* [Aufgabe A]
Beantworte anhand des Auszugs über den Pop der 80er diese Fragen:
(i) Wer hatte erkannt, dass bei einer populären Idee die Popularität bleibt und die Idee zum Teufel geht?
(ii) In welchem Jahr erschien »Aural Sculptures« von den Stranglers?
(iii) Mit welchem Album versuchte Martin Fry im Jahr 2016, die alte Magie wieder heraufzubeschwören?
* [Aufgabe B] Schreibe aus dem Auszug über den Pop der 80er eine Stelle wortgetreu ab. Setze bei den Worten „Doch wie so“ ein und höre nach den Worten „Popstar das Kokain.“ auf.
* [Aufgabe C]
Entscheide für jede Aussage, ob sie mit dem Auszug über den Pop der 80er übereinstimmt. Antworte jeweils mit Ja oder Nein und zitiere die entscheidenden Worte aus dem Auszug.
(i) Die Mitglieder von Duran Duran stammten aus der Mittelschicht.
(ii) Trevor Horn setzte sich mit Spandau Ballet ein Denkmal.
(iii) Frisuren und Kleidung von Duran Duran unterschieden sich deutlich von denen der Vorgänger.

Doch wie so viele Bewegungen ging sie an ihrem eigenen Erfolg zugrunde. Schon Kurt Tucholsky hatte erkannt: Wenn eine Idee populär wird, dann bleibt die Popularität, die Idee geht zum Teufel. Was bei Spandau Ballet und Culture Club noch Ausdruck eines Aufstiegs- und Befreiungskampfes war, verkam bei den Mittelschicht-Kids von Duran Duran zu hohlem Hedonismus. Frisuren und Kleidung waren ähnlich, doch die Haltung dahinter eine andere. Die Jungs von Duran Duran wollten Popstars werden, um mit Models zu schlafen und viel Geld zu verdienen - Designerdrogen sind teuer. Deshalb klingt ihre Musik immer einen Tick zu protzig und aufgeblasen und schmiert am Ende unvermittelt ab. Wie ein Sportwagen, dem bei Vollgas der Sprit ausgeht, oder einem Popstar das Kokain.

So wurde der glorreiche Pop der frühen 80er sehr bald zur Soundkulisse, zur Klangtapete für Szenecafés und Boutiquen. Doch wer genau hinhörte, entdeckte zwischen den Stapeln an Konfektionsware auch weiterhin herausragende Einzelstücke. Die Stranglers unterlegten ihre gewohnt bösen Texte auf »Aural Sculptures« (1984) mit zarten, himmlisch schönen Melodien. Produzent Trevor Horn setzte sich im gleichen Jahr mit Frankie Goes to Hollywood ein weiteres, noch bombastischeres Denkmal. Martin Fry sorgt mit ABC bis heute für majestätische Popsongs. Sein Versuch im Jahr 2016, mit »The Lexicon of Love II« die alte Magie wieder heraufzubeschwören, gelang erstaunlich gut. Hier passt die Formulierung »in Würde gealtert«.

Einträge aus einem Datensatz

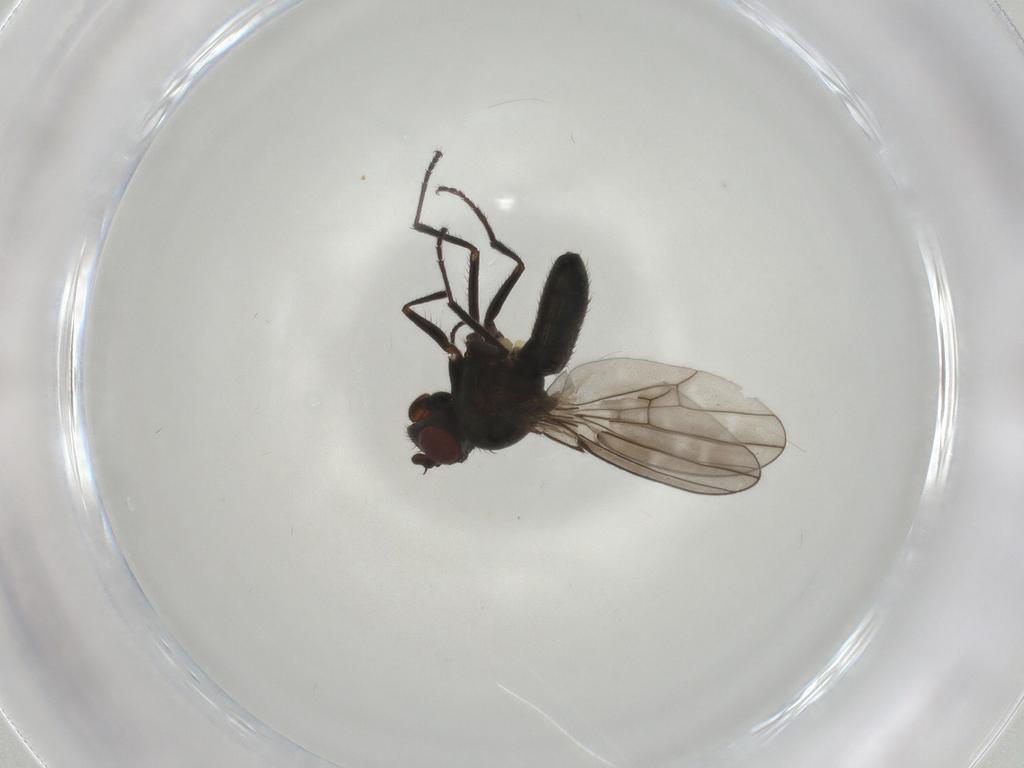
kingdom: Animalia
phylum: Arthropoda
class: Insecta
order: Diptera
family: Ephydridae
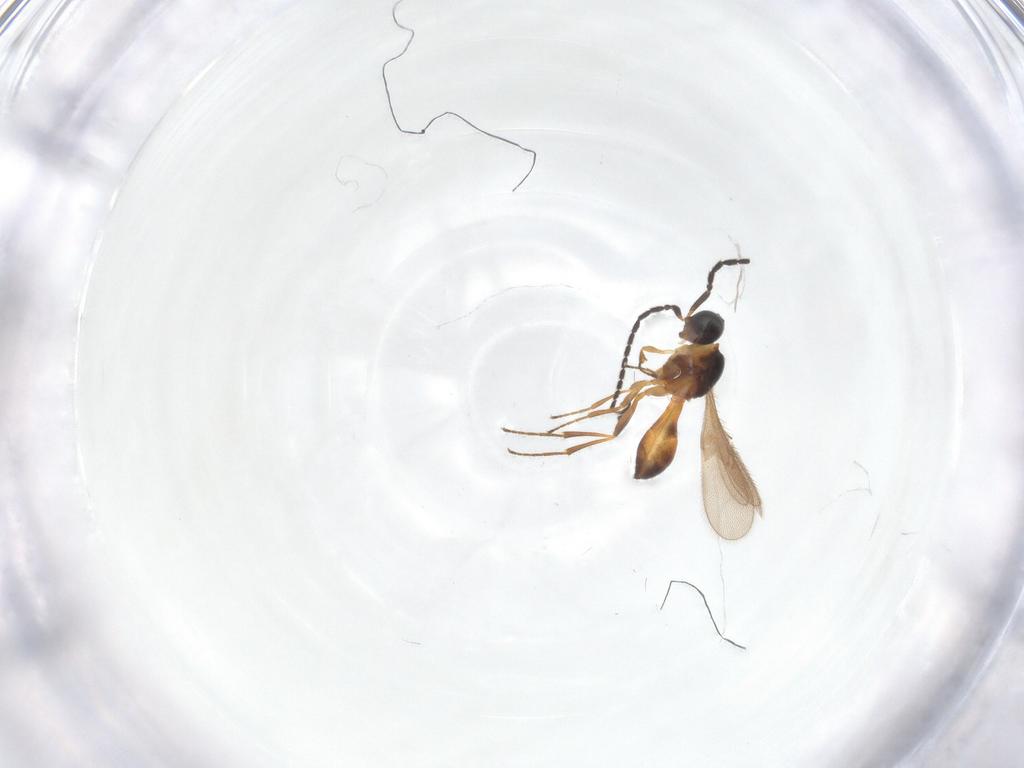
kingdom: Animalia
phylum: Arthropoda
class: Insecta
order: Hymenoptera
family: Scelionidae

--

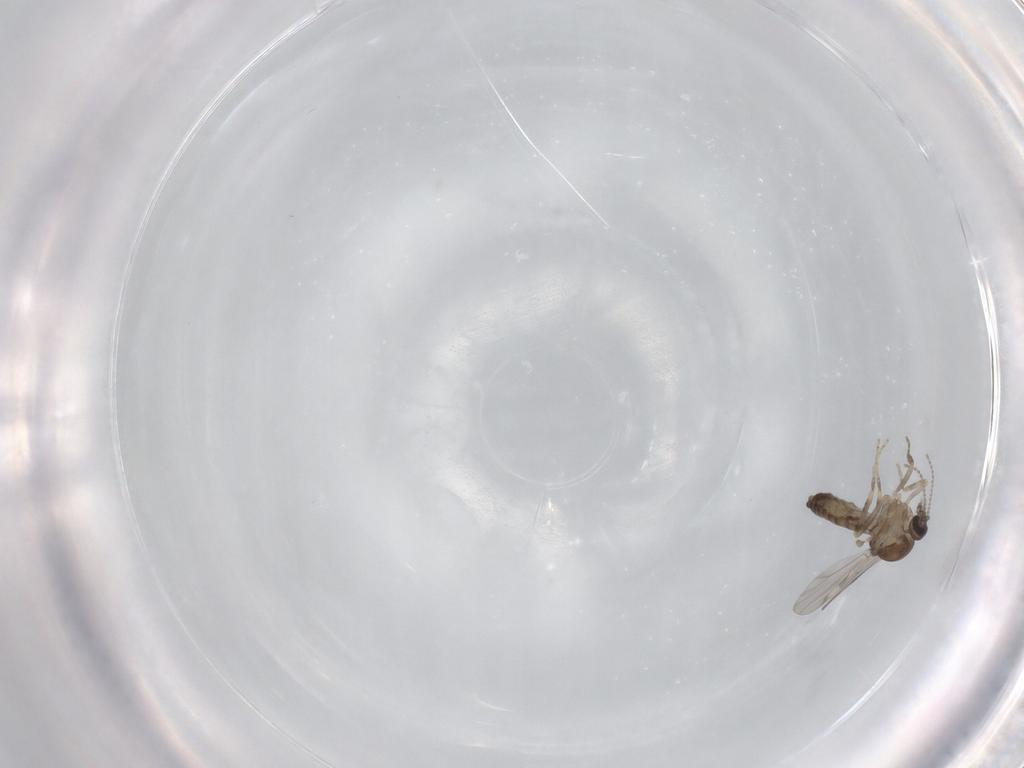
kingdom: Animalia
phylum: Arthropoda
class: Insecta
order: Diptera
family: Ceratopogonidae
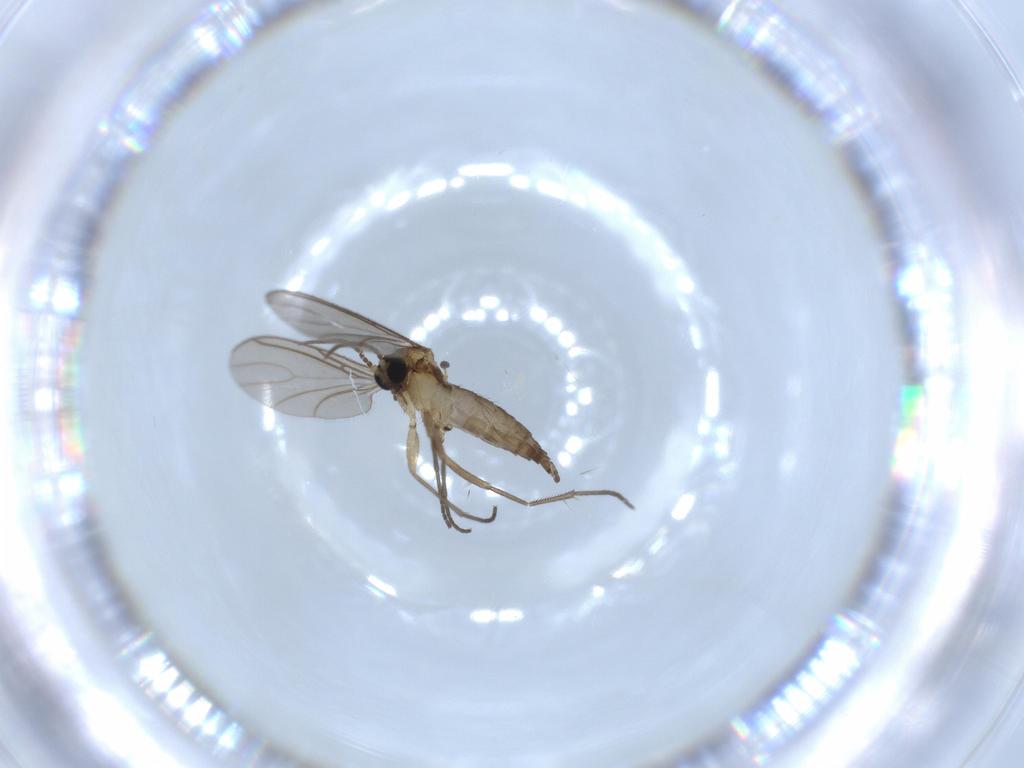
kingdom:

* [Richtige Lösung A]
(i) Kurt Tucholsky
(ii) 1984
(iii) »The Lexicon of Love II«

* [Richtige Lösung B]
Doch wie so viele Bewegungen ging sie an ihrem eigenen Erfolg zugrunde. Schon Kurt Tucholsky hatte erkannt: Wenn eine Idee populär wird, dann bleibt die Popularität, die Idee geht zum Teufel. Was bei Spandau Ballet und Culture Club noch Ausdruck eines Aufstiegs- und Befreiungskampfes war, verkam bei den Mittelschicht-Kids von Duran Duran zu hohlem Hedonismus. Frisuren und Kleidung waren ähnlich, doch die Haltung dahinter eine andere. Die Jungs von Duran Duran wollten Popstars werden, um mit Models zu schlafen und viel Geld zu verdienen - Designerdrogen sind teuer. Deshalb klingt ihre Musik immer einen Tick zu protzig und aufgeblasen und schmiert am Ende unvermittelt ab. Wie ein Sportwagen, dem bei Vollgas der Sprit ausgeht, oder einem Popstar das Kokain.

* [Richtige Lösung C]
(i) Ja: „bei den Mittelschicht-Kids von Duran Duran“
(ii) Nein: „Produzent Trevor Horn setzte sich im gleichen Jahr mit Frankie Goes to Hollywood ein weiteres, noch bombastischeres Denkmal.“
(iii) Nein: „Frisuren und Kleidung waren ähnlich, doch die Haltung dahinter eine andere.“